In FF# 416, 1996, Reed Richards is presumed dead, killed by Doctor Doom. I guess the remaining Fantastic Three aren't comic book readers or they'd have known he was coming back because nobody stays dead in comics NOT EVEN BUCKY! But they didn't, and the team needed to a brainiac, and since they couldn't get the Beast or Spiderman or Henry Pym or any of the other dozen or so existing recognized marvel brainiacs, they went with Scott Lang, and ex-burglar sort of inventor guy who stole some stuff from the Original Ant-Man back in the seventies and went on to become... ANT-MAN II! Can I just break here for a moment to say that I am WALLOWING in shame that I know all this? Ant-Man II stayed with the FF even after Reed turned out not to be dead, until ALL the FF were once again presumed dead in a huge marvel cross over event they called Onslaught and I called the only thing Marvel ever did that even approached the crappiness level of the UCWF.


"E-bo-niiiiiiiiiiie and IIIIII-Vo-Ryyyyyyy..."

That brings us to today. Reed and Sue are once again 'Working on their marriage'. I guess a second honeymoon will help Sue accept the fact that her husband created an extra dimensional gulag Guantanamo where super powered people are imprisoned indefinitely without charges. So Reed and Sue called up newlyweds Black Panther and Storm, king and queen of the African nation of Wakanda to fill in for them. 'Cause, you know, they aren't at all busy RUNNING A COUNTRY! Is this going to be even more stupid than what has gone before? Hard to say, because A.) It's going on right now and B.) I haven't read any of it at all. SO:


"I... am... H.E.R.B.I.E... Of... The... Sucktastic... Four."

I leave you with the most stupidest of all FF replacements. In 1978, Depatie Freleng productions, the same folks that brought us the "Pink Panther" cartoons, came out with a Fantastic Four cartoon. They were so sold on the idea of doing an FF cartoon that they went ahead with it even after they were told this FF would have no Human Torch. I've heard several explanations for this over the years. Some say Network execs were worried kids would set themselves on fire in imitation, like that Buddhist Monk FF fan did during the Vietnam war. Others suggested it took too many cells to cost effectively animate the Human Torch. The most plausible explanation is that the rights for the Human torch were tied up by the same folks who gave you the execrable live action Spiderman TV show. If you ever saw their Daredevil, Dr. Strange or Thor attempts, you can be really glad they never got around to 'The Human Torch variety Hour' or whatever form of torture they'd planned.

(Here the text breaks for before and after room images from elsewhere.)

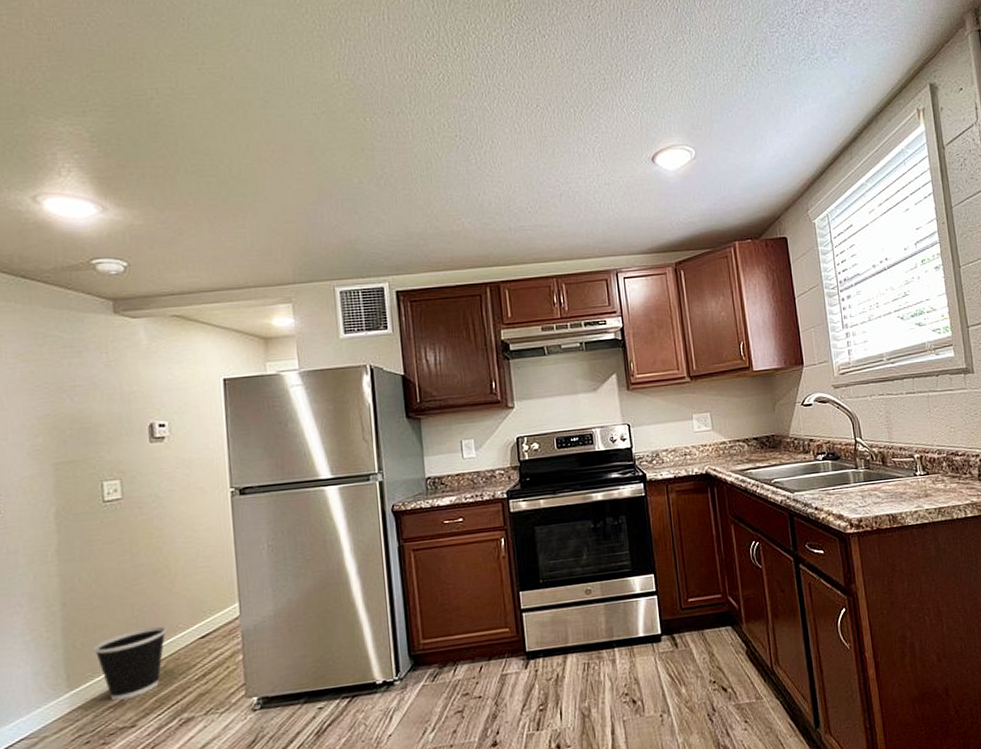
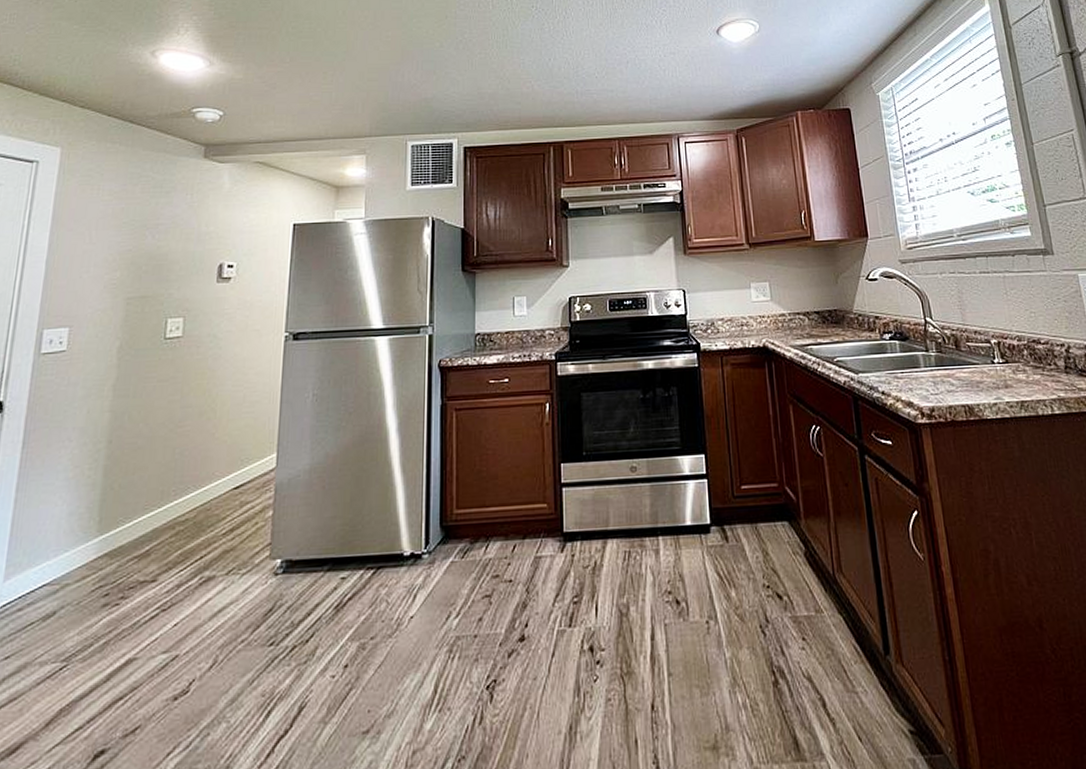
wastebasket: present [94,625,166,701] -> none [130,472,203,550]

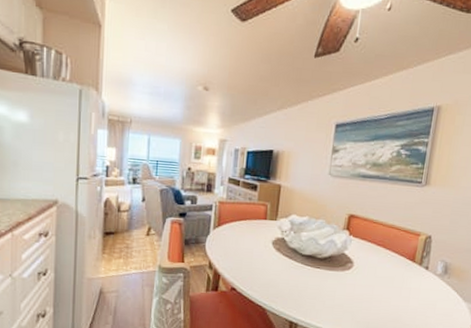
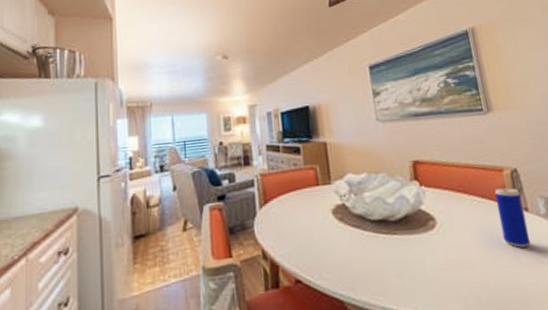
beverage can: none [401,249,427,295] -> present [495,187,531,248]

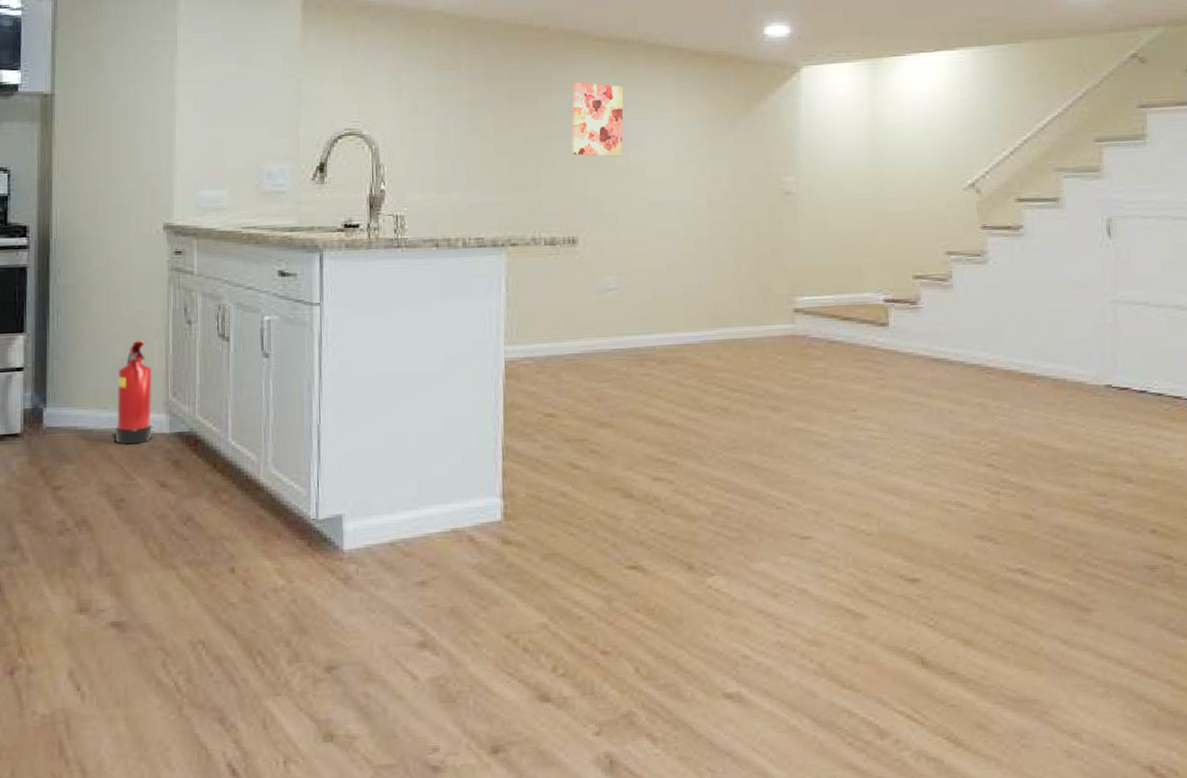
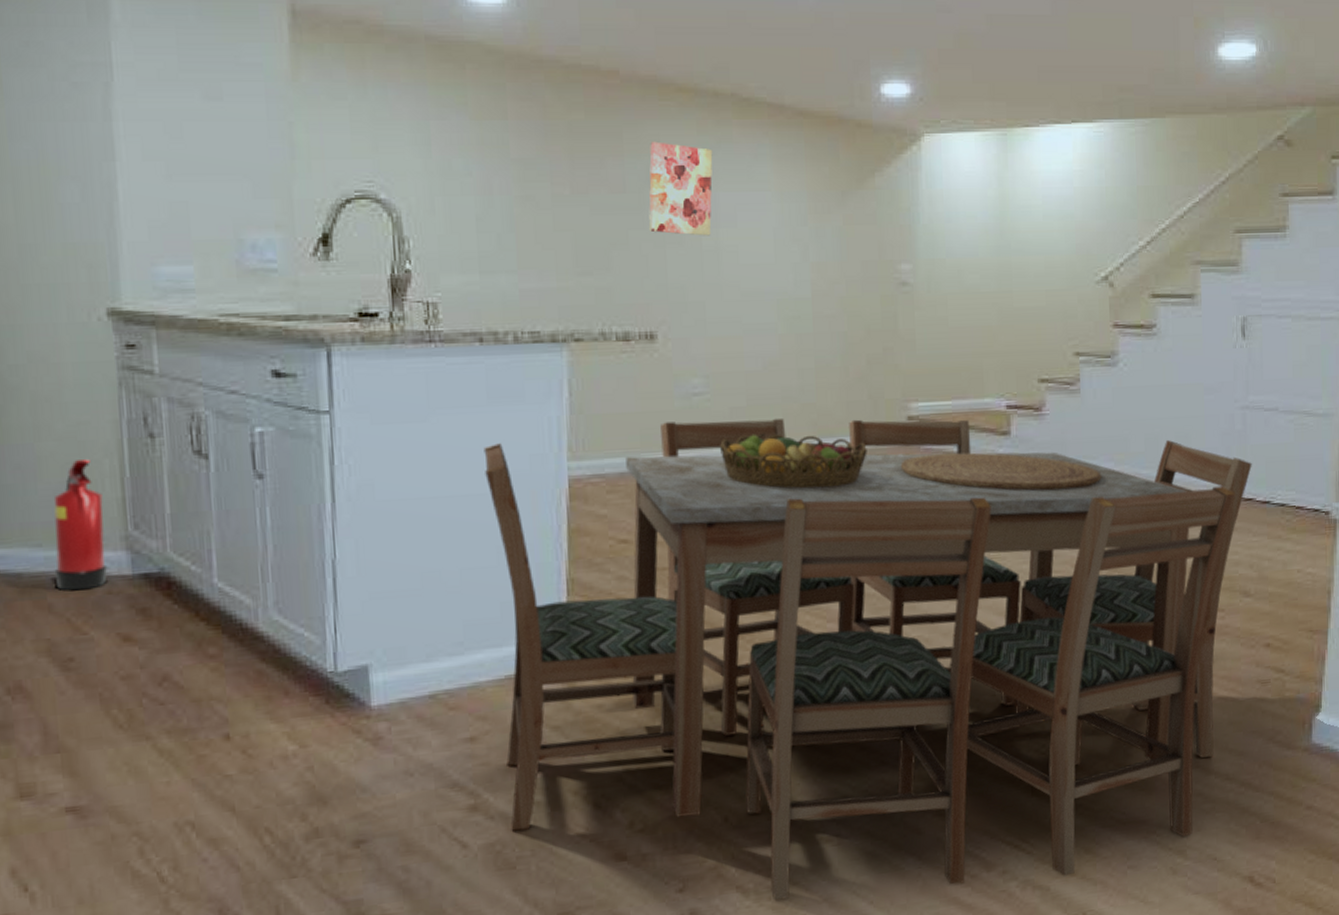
dining table: none [437,310,1126,751] -> present [483,417,1252,901]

So for the cartoon, the Human Torch was replaced with H.E.R.B.I.E. That stands for Humanoid Experimental Robot, B-type, Integrated Electronics. Remember that shame I was wallowing in? It's self-loathing now. Just so you know. H.E.R.B.I.E. was voiced by the late Frank Welker, who also voiced Freddy from Scooby Doo and a whole stable of other closeted gay cartoon characters. H.E.R.B.I.E. is an interesting footnote in that he was the only character actually designed by Stan Lee and Jack Kirby that no one on the entire planet liked at all, even a little. So only a Hitler like hatred of the human race could explain why Marv Wolfman brought H.E.R.B.I.E. into actual FF comic book continuity. If Luke Cage was a blaxploitation character written by Honkies, H.E.R.B.I.E. is R2D2 written your extremely uncool parents. The only thing good you could do with H.E.R.B.I.E. is put him in a mud filled cage with Ms. Lion from 'Spiderman and his Amazing Friends' and have them fight to the death with chain saws, and then while they were fighting, tumble the cage into a car crusher.

And you know what? If "Rise of the Silver Surfer" does well enough to get a sequel? I bet you anything H.E.R.B.I.E. is in it. 'Cause the smart money and the stupid money seem to be the same thing where the FF is concerned.